(Provided entries)

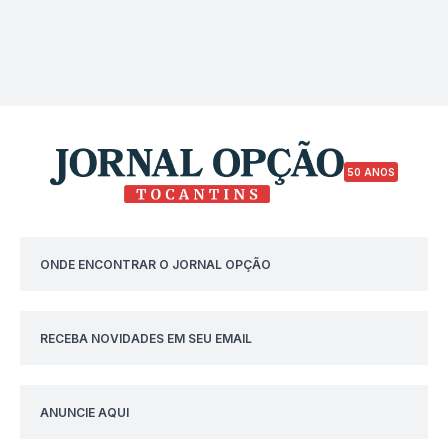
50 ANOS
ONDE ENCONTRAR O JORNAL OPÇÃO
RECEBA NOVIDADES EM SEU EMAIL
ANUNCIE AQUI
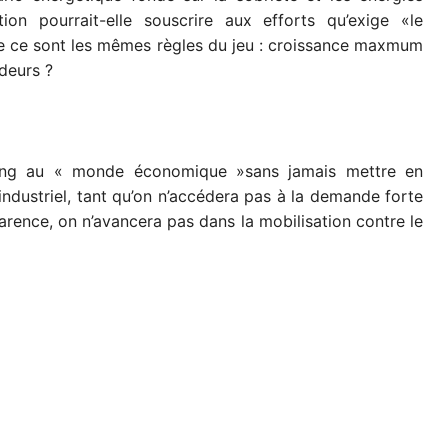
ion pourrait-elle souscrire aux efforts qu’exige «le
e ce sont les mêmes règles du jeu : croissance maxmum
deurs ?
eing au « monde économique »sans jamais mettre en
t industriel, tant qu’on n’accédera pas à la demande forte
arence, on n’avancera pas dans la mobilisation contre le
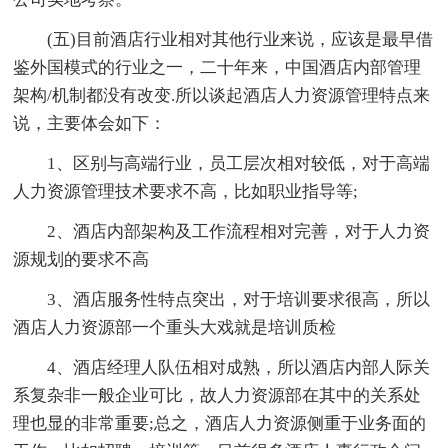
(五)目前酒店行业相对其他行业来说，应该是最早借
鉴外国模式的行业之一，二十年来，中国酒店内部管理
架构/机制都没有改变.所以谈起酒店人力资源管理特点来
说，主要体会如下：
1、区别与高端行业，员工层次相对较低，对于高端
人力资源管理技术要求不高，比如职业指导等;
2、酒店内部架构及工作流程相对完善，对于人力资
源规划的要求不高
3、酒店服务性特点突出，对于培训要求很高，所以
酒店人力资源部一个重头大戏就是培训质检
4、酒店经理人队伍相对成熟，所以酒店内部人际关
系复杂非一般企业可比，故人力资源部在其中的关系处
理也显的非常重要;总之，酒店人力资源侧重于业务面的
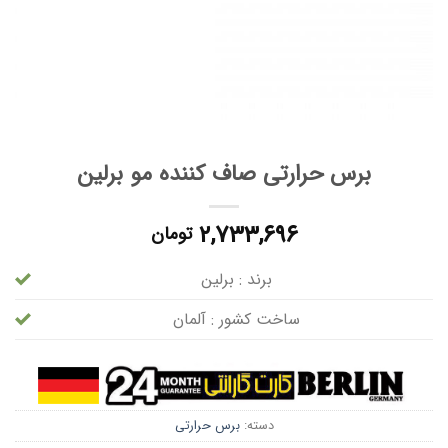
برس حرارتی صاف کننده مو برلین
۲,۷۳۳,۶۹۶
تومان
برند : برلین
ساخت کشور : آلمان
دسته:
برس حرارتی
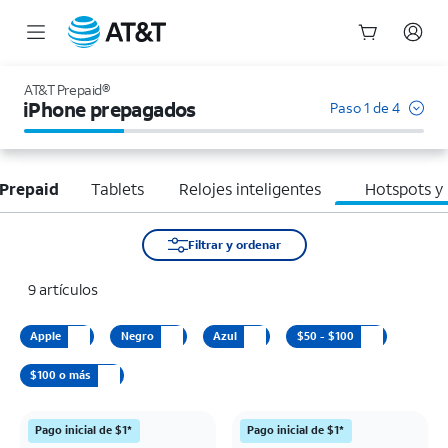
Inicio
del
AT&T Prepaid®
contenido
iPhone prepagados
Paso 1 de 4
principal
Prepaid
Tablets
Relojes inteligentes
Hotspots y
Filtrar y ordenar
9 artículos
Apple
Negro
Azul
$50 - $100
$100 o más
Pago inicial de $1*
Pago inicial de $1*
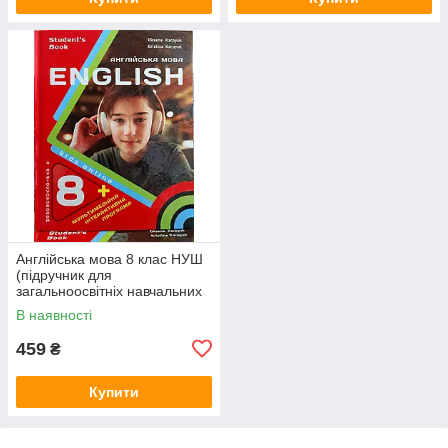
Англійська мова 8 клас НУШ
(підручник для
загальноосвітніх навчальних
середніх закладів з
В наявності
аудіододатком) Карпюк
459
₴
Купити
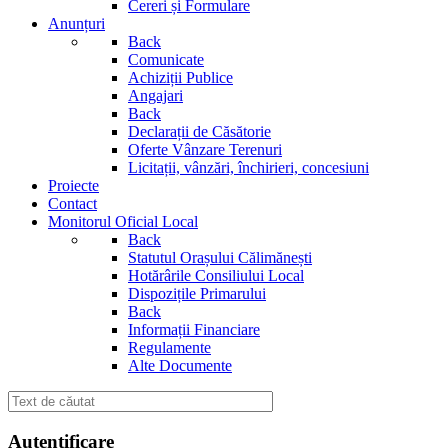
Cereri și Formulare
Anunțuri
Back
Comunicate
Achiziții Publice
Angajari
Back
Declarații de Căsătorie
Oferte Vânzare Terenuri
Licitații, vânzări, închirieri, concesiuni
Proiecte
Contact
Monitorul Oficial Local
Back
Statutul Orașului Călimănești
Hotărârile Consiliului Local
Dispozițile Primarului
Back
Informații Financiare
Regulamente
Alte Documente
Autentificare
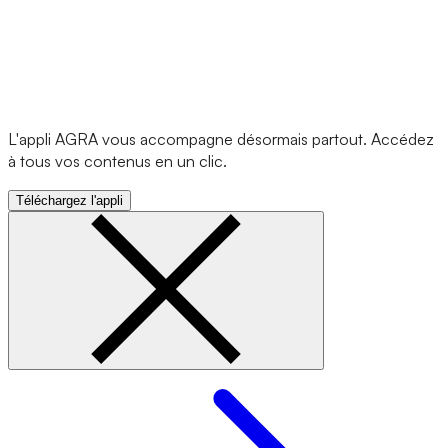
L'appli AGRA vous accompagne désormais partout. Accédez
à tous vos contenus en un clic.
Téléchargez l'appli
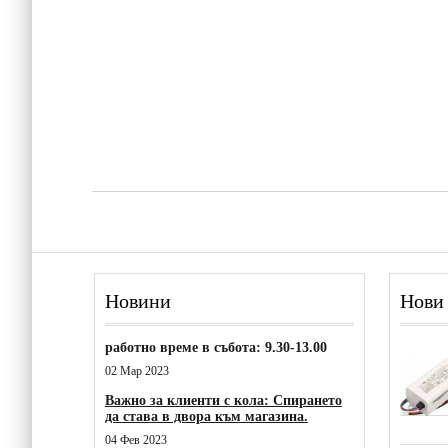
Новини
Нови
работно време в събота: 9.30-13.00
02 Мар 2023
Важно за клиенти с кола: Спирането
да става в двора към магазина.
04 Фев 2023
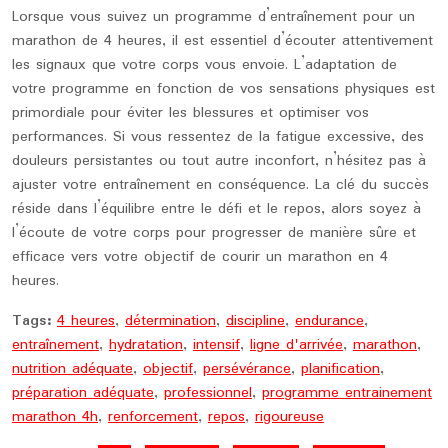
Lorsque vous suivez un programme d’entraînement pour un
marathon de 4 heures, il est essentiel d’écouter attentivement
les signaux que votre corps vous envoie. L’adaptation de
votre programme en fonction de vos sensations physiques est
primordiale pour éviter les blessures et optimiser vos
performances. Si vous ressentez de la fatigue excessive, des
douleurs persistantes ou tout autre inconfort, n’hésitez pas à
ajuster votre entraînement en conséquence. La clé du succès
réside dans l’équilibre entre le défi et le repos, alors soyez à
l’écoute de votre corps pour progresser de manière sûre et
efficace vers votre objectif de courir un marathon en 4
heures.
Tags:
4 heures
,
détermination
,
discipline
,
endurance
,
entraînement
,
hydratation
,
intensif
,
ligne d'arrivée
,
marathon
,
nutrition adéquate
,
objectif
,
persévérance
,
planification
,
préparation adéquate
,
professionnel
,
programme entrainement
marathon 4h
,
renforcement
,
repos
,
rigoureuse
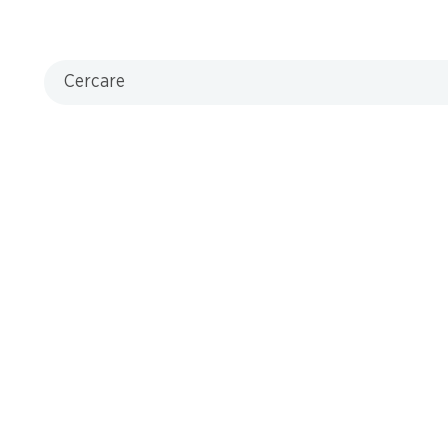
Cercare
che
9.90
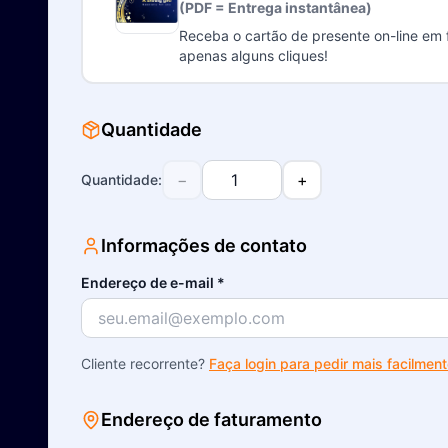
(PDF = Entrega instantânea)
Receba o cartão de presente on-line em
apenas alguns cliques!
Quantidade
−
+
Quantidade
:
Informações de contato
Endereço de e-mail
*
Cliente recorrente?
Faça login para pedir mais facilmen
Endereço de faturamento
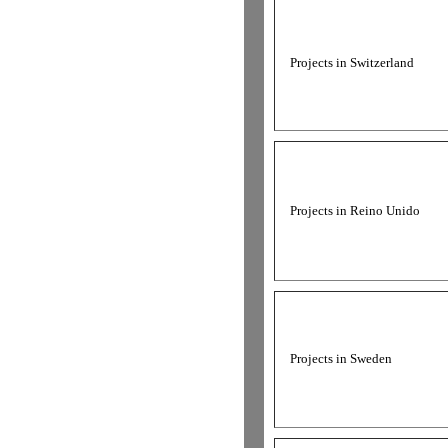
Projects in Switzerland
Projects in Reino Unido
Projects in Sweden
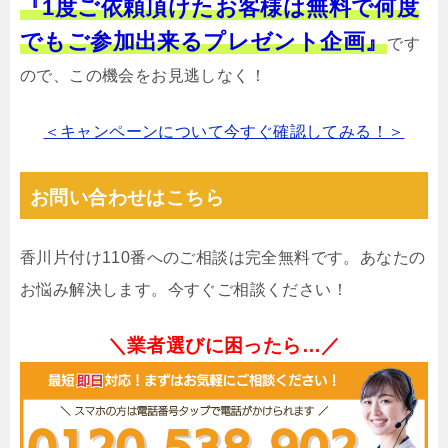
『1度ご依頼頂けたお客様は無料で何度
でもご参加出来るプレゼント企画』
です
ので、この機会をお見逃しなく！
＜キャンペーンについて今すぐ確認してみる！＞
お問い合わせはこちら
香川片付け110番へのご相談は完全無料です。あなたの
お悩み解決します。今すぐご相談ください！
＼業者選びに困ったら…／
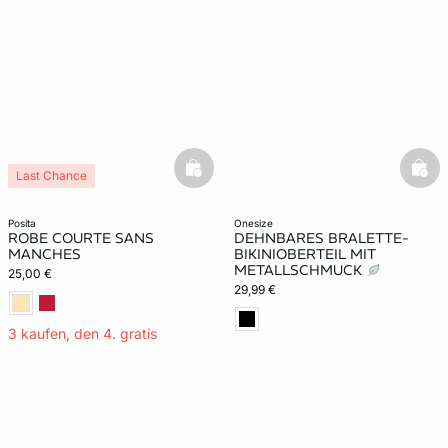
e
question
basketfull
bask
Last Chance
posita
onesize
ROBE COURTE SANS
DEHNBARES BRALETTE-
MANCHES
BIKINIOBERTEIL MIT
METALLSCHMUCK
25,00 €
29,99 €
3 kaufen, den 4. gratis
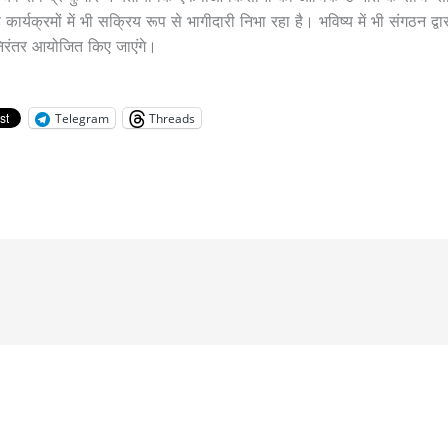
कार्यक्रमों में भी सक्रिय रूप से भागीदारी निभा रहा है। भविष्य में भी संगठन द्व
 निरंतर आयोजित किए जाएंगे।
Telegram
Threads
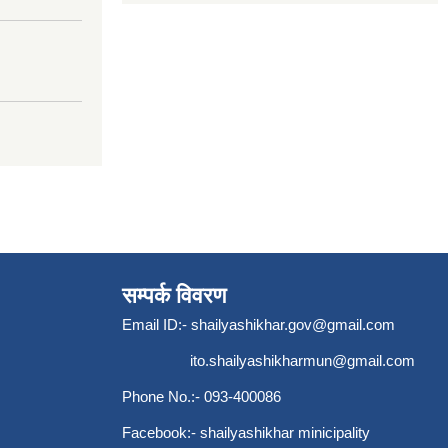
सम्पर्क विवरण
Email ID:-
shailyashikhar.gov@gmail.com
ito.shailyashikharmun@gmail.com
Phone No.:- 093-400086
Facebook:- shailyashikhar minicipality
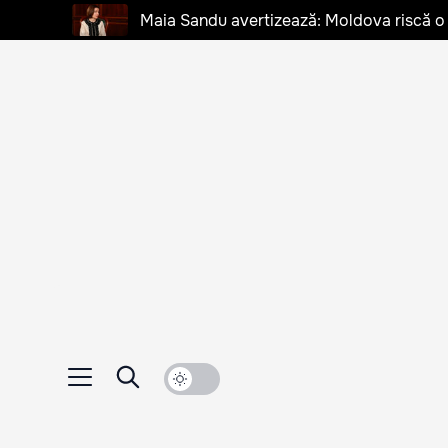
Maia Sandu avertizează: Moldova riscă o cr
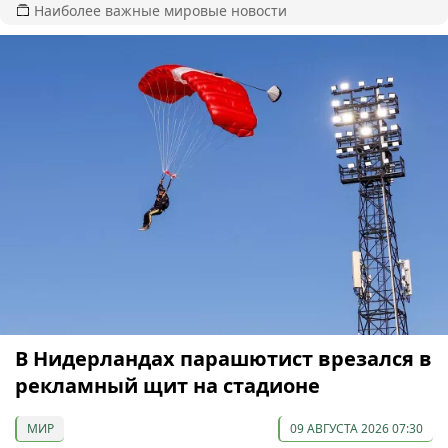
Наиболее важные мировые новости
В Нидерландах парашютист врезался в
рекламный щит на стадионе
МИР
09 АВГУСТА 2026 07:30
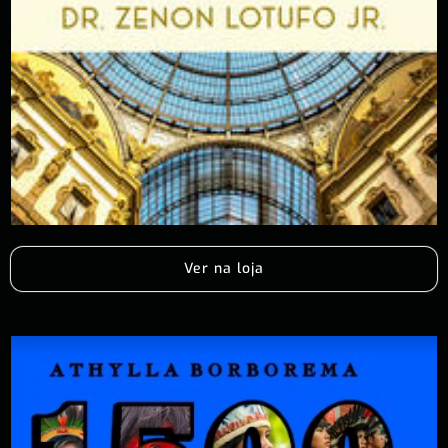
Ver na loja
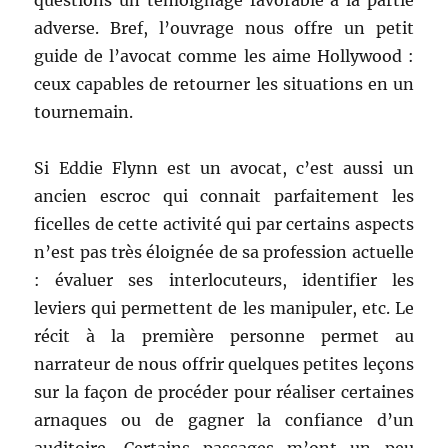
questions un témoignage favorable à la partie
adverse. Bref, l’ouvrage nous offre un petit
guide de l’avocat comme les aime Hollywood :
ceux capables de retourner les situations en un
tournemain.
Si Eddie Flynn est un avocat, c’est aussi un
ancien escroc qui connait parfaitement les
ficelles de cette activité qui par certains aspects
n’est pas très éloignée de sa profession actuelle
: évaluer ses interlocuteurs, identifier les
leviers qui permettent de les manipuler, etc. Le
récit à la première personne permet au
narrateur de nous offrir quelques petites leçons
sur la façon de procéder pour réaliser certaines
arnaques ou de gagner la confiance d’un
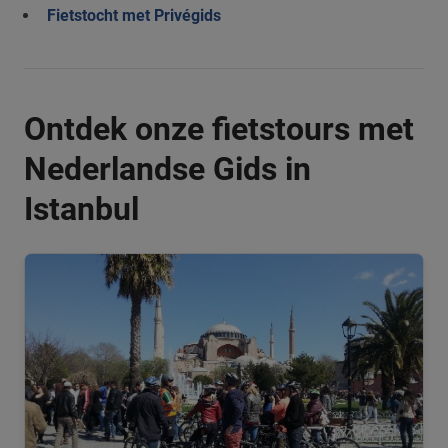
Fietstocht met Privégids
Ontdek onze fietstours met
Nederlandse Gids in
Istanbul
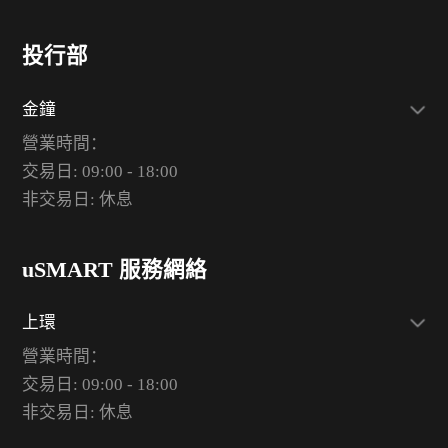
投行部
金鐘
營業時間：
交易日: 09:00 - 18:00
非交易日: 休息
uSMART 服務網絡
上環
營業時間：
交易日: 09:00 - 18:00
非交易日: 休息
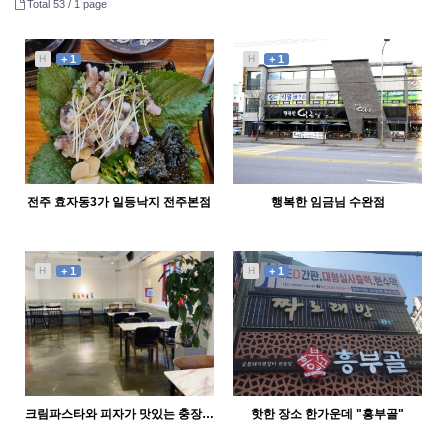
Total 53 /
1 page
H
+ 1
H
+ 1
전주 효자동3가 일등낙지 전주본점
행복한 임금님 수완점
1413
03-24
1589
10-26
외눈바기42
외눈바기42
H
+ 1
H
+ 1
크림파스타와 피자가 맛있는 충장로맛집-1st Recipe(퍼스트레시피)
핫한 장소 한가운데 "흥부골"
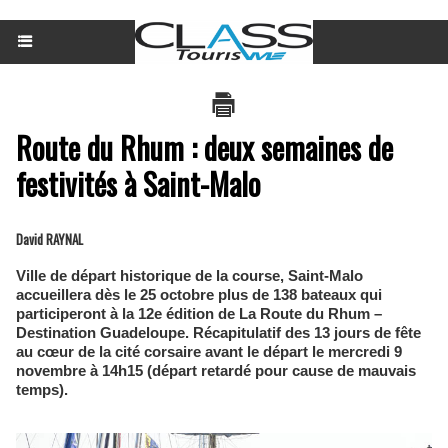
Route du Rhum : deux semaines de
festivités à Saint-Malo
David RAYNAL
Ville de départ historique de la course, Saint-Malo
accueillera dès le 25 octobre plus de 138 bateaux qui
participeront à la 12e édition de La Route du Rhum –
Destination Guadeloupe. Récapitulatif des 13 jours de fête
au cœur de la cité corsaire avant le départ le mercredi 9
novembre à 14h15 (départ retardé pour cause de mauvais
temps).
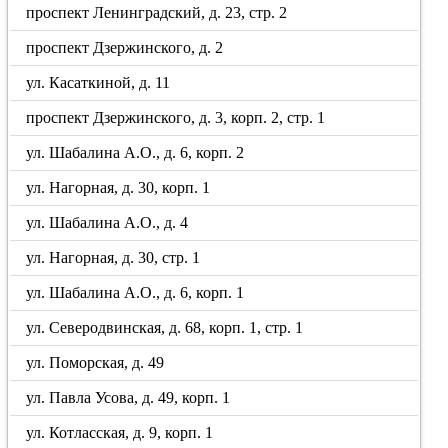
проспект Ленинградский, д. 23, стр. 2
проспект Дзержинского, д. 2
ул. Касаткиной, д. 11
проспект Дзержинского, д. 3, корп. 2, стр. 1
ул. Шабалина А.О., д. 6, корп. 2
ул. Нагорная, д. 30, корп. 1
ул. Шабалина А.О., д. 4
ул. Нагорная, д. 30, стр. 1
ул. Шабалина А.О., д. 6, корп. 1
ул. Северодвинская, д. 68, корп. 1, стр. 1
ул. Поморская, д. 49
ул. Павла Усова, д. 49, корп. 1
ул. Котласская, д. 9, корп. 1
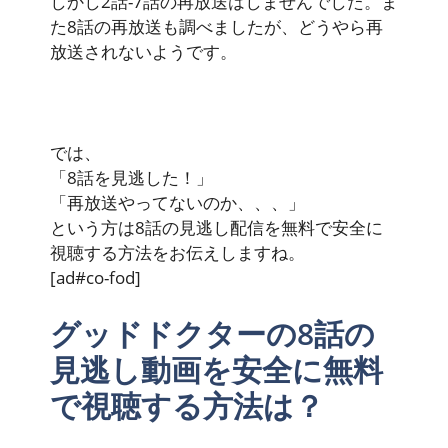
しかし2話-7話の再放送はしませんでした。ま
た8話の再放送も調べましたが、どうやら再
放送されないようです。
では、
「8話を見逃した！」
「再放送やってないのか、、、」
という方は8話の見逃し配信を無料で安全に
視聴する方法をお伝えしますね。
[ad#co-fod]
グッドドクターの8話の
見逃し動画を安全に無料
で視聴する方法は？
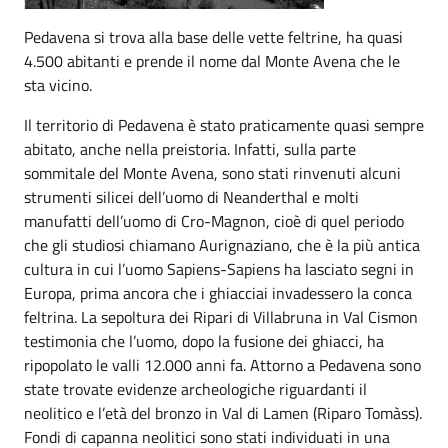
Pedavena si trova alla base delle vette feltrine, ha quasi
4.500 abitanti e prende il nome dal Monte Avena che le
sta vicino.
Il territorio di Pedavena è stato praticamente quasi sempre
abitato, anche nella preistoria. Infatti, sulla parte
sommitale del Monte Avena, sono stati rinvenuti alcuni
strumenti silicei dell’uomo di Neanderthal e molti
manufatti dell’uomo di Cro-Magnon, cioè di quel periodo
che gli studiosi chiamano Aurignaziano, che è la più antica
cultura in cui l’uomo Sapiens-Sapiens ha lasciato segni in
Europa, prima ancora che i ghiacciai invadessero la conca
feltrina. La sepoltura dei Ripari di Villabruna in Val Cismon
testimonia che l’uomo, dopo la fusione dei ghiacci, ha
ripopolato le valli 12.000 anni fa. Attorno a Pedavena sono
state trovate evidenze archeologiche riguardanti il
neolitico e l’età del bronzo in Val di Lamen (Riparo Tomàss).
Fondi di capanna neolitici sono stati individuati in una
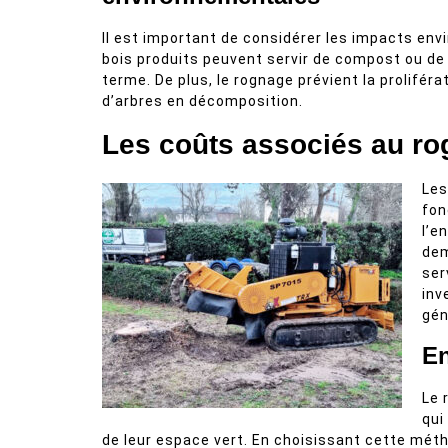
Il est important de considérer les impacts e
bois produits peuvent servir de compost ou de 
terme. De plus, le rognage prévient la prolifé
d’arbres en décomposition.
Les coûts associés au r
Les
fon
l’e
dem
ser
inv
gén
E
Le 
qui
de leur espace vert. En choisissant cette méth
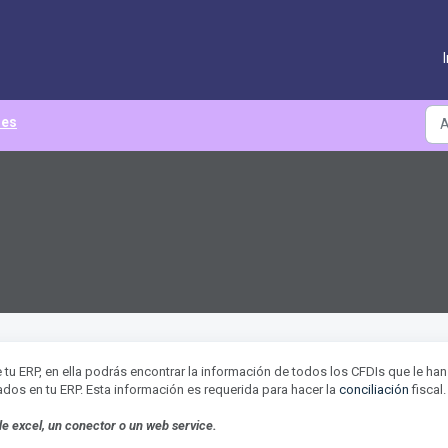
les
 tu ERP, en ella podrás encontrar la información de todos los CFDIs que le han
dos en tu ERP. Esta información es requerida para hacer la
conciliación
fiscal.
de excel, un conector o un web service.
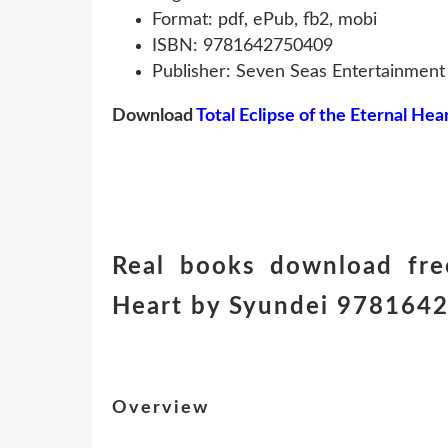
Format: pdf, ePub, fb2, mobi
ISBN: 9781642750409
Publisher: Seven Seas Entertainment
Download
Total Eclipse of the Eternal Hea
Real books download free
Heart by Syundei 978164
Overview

(End Provided entries)

▶ **The task**:
Word for word, restate only the lines from the one containing "Publisher: Seven Seas Entertainment" through the last line of the entries, with both ends kept.

▶ **Written solution**:
Publisher: Seven Seas Entertainment
Download
Total Eclipse of the Eternal Hea
Real books download free
Heart by Syundei 978164
Overview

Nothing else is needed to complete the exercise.